___ Provided entries

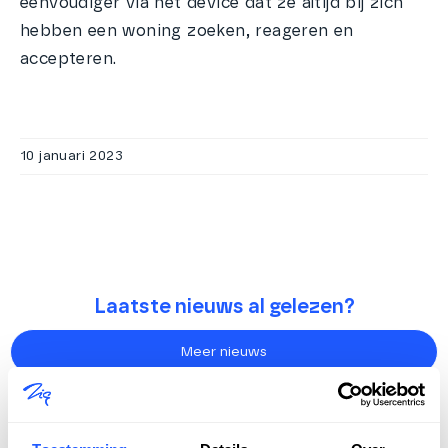
eenvoudiger via het device dat ze altijd bij zich
hebben een woning zoeken, reageren en
accepteren.
10 januari 2023
Laatste nieuws al gelezen?
Meer nieuws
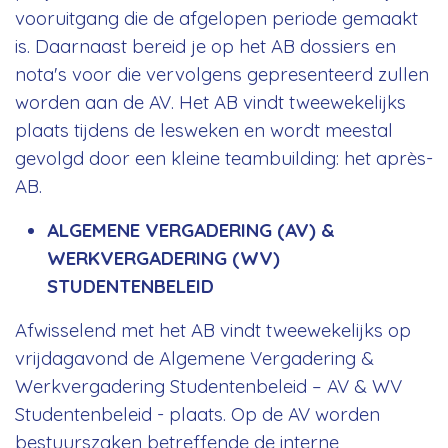
vooruitgang die de afgelopen periode gemaakt
is. Daarnaast bereid je op het AB dossiers en
nota's voor die vervolgens gepresenteerd zullen
worden aan de AV. Het AB vindt tweewekelijks
plaats tijdens de lesweken en wordt meestal
gevolgd door een kleine teambuilding: het après-
AB.
ALGEMENE VERGADERING (AV) &
WERKVERGADERING (WV)
STUDENTENBELEID
Afwisselend met het AB vindt tweewekelijks op
vrijdagavond de Algemene Vergadering &
Werkvergadering Studentenbeleid – AV & WV
Studentenbeleid - plaats. Op de AV worden
bestuurszaken betreffende de interne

______

- Instructions to follow:
Copy out, in full, each line above that has the word "worden" in it.

- Answer:
worden aan de AV. Het AB vindt tweewekelijks
Studentenbeleid - plaats. Op de AV worden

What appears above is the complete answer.